A new play by Mat Schaffer examines the paranormal.

Theater Review: 'Simon Says'

As Shakespeare wrote, “There are more things in heaven and earth than are dreamt of in your philosophy.” Simon Says, a new play about the paranormal and the metaphysical possibilities of the universe, is being presented at the Lynn Redgrave Theater in Manhattan. 

The drama, by Mat Schaffer, is set in the living room of a Professor Williston, a seventy-ish intellectual with an interest in the occult. A number of years ago Williston became aware of James who as a young child demonstrated psychic abilities which received national attention. Suffering from a troubled childhood, James came to live with Williston, but now being of college age, James is eager to leave.

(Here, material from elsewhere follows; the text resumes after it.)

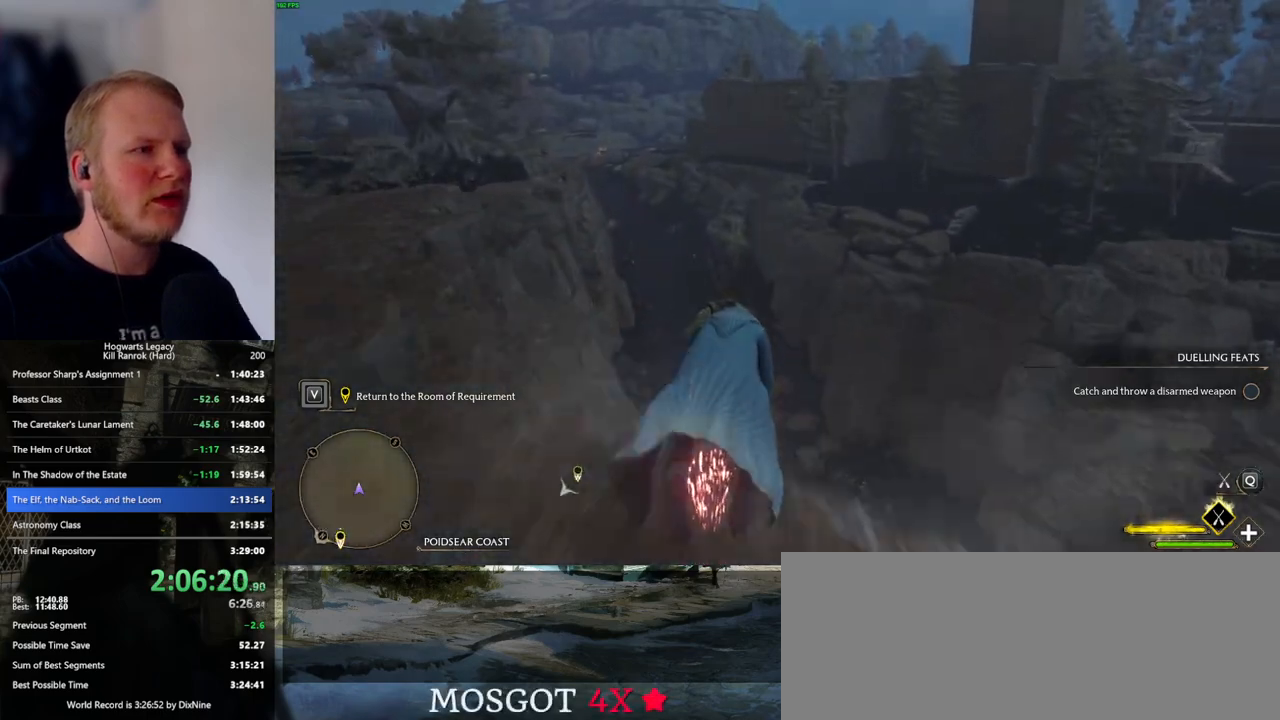
{"keys": ["w"], "mouse": ["left"], "events": []}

James has the ability to channel an all-seeing and ancient spirit known as Simon.

Annie, a young widow and science teacher, arrives for a consultation. She is clearly still traumatized by the death of her husband and baby in a traffic accident two years previously. James agrees to conduct a channeling during which the spirit of Annie's late husband is apparently contacted.

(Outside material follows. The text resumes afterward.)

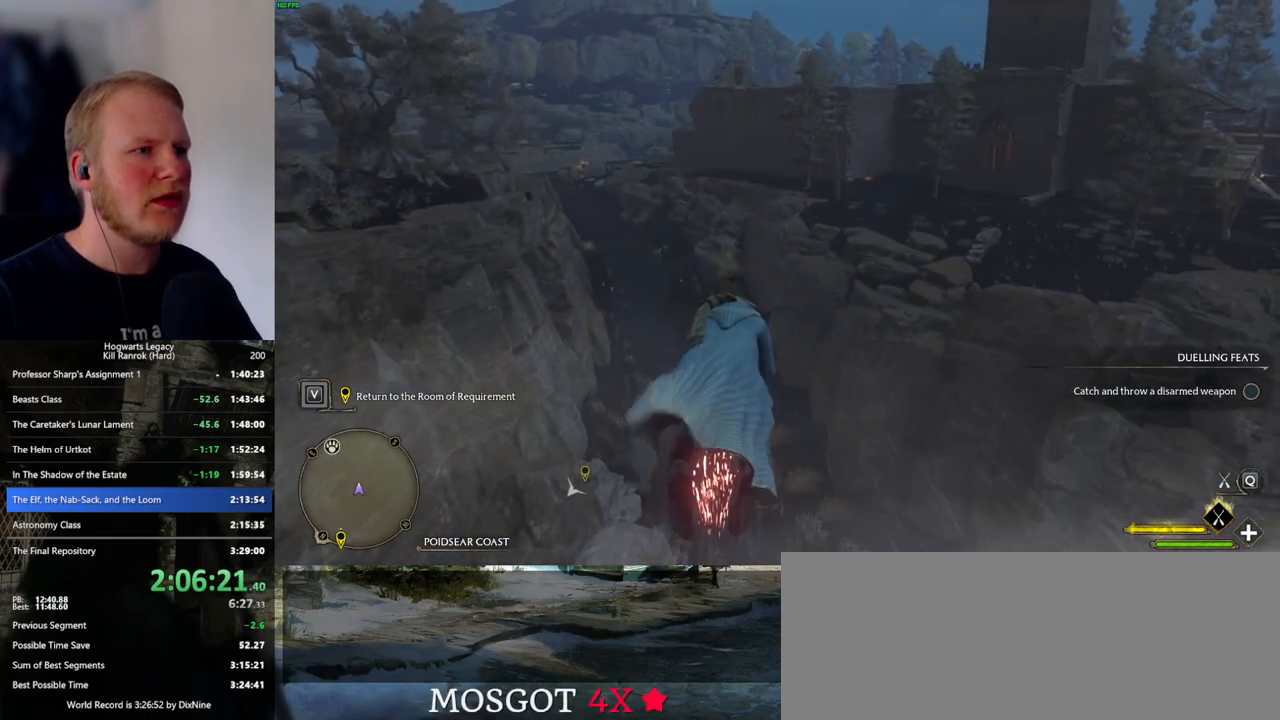
{"keys": ["w"], "mouse": ["left"], "events": []}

The above is a bare-bones description of a plot that is used as a structure to investigate a variety of paranormal subjects, including reincarnation and synchronicity. Carl Jung is mentioned and the discussion of pain and suffering seems to be influenced by some of the philosophy of Buddhism.

As Williston, veteran Broadway actor Brian Murray has an aristocratic presence on stage which is reminiscent of the late John Houseman. Vanessa Britting as Annie convincingly conveys the sense of someone whose psyche is gnawed by a tragedy in much the same way as a vulture perpetually mauled Prometheus' liver.

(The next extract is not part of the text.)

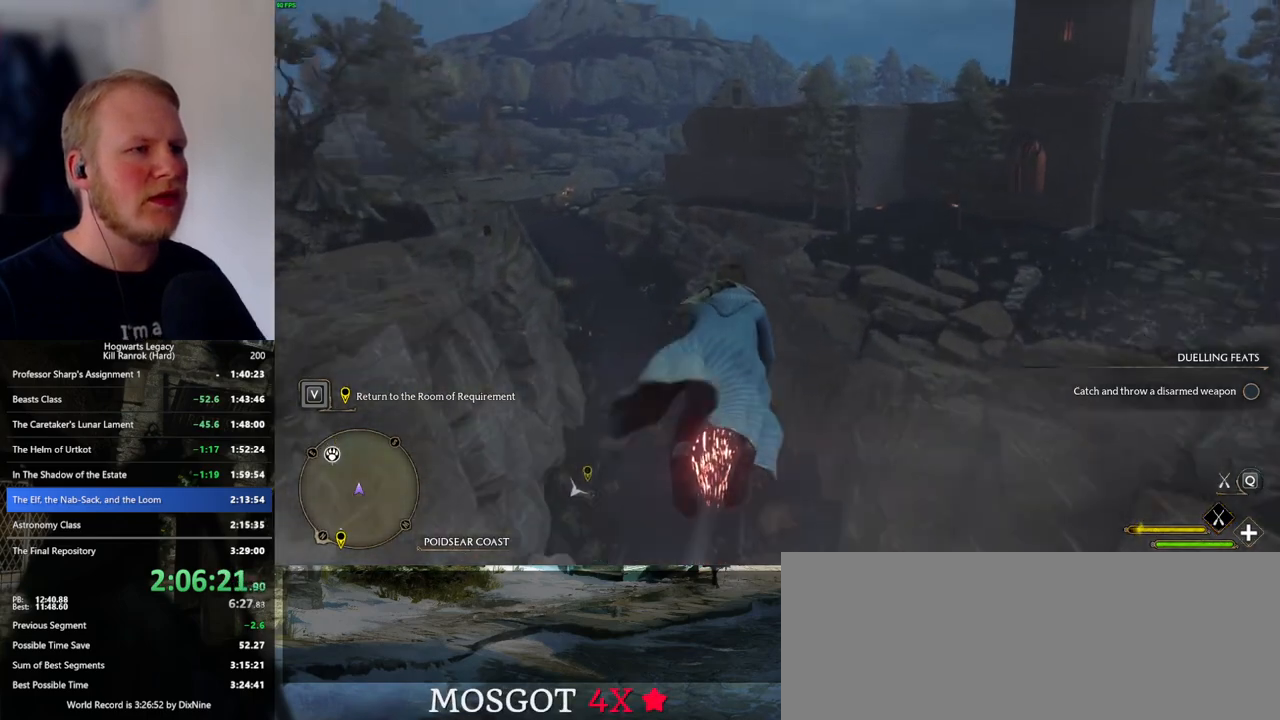
{"keys": ["w"], "mouse": ["left"], "events": []}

Anthony J. Goes performing James has a strong stage presence. His physical contortions showing the possession of James by Simon are quite dramatic, but contribute a slight sense of déjà vu, as anyone who has seen possession or exorcism films would be familiar with the somewhat clichéd physical movements.

The production is directed by Myriam Cyr. Janie E. Howland provides a set that certainly looks like the living room of a bookish professor. The lighting, so essential in dramas about the supernatural, is designed by John R. Malinowski.

I had a sense that some of the dramatic field of Simon Says had been treaded before, such as in the Demi Moore/Patrick Swayze film Ghost, in which a dead lover is also channeled through a psychic. But Schaffer's play is far more expansive in its investigation of various aspects of the paranormal. Those who are interested in parapsychology and the ideas of Carl Jung would find the play particularly intriguing. (Interestingly, Jung wrote his doctoral thesis on the occult, and included a description of a number of seances which he attended).

Audience members having difficulty dealing with grief and tragedy may also find the play comforting. At one point Simon says, “When we grieve, we come face to face with our mortality...Do not define yourself by your grief and allow yourself to become its servant. Grieving is another opportunity for growth and evolution.”

Simon Says is being presented through July 30 at the Lynn Redgrave Theater at Culture Project, located at 45 Bleeker St.